▸ **EXERCISE DETAILS**
Reproduce the data below, changing every "colour" to "color" and leaving all other text unchanged. Omit the pictures from your answer.

Extracted records

◆ ◆ ◆ ◆ ◆ ◆ ◆

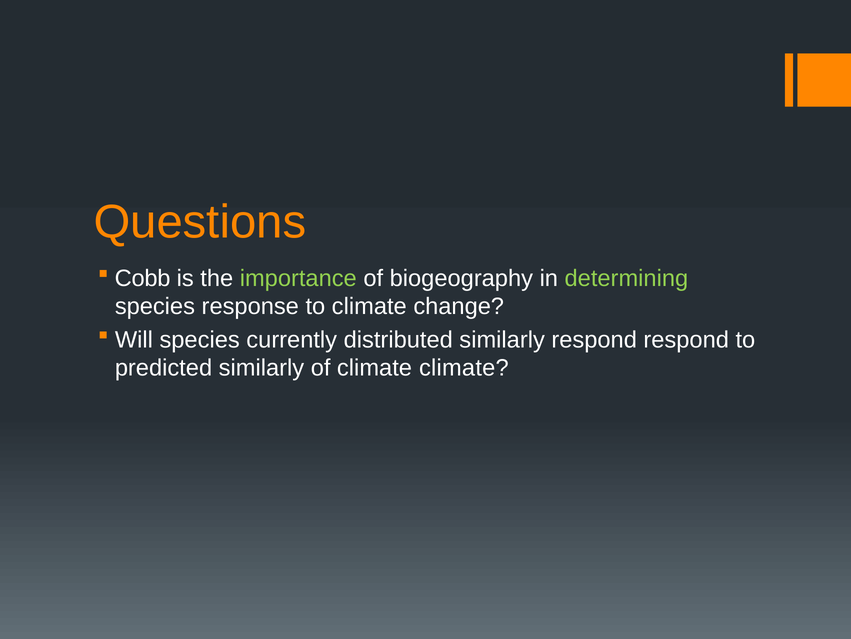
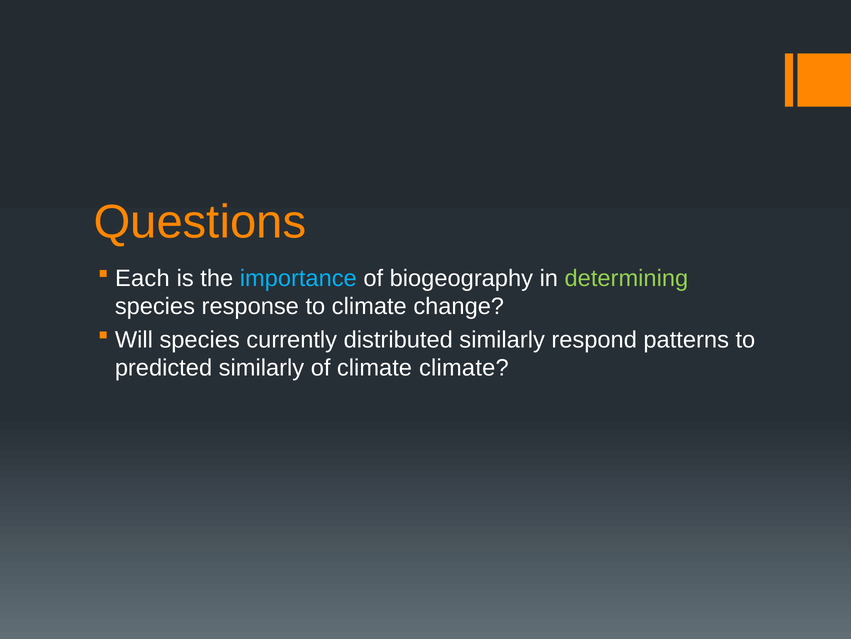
Cobb: Cobb -> Each
importance colour: light green -> light blue
respond respond: respond -> patterns
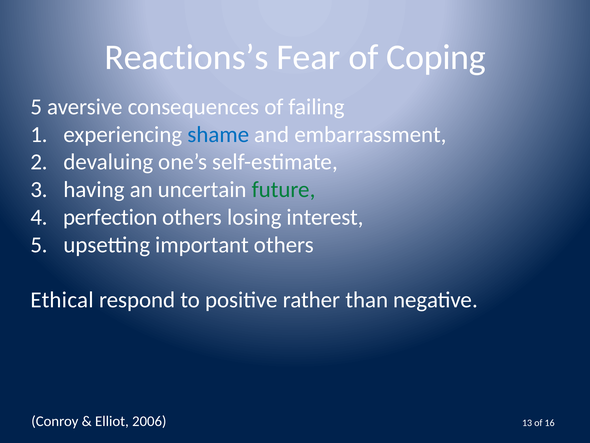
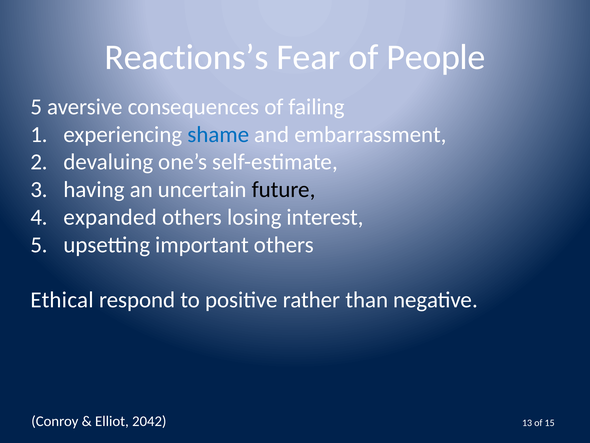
Coping: Coping -> People
future colour: green -> black
perfection: perfection -> expanded
2006: 2006 -> 2042
16: 16 -> 15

◆ ◆ ◆ ◆ ◆ ◆ ◆

▸ **REPLY**
Cobb: Cobb -> Each
importance color: light green -> light blue
respond respond: respond -> patterns
Coping: Coping -> People
future color: green -> black
perfection: perfection -> expanded
2006: 2006 -> 2042
16: 16 -> 15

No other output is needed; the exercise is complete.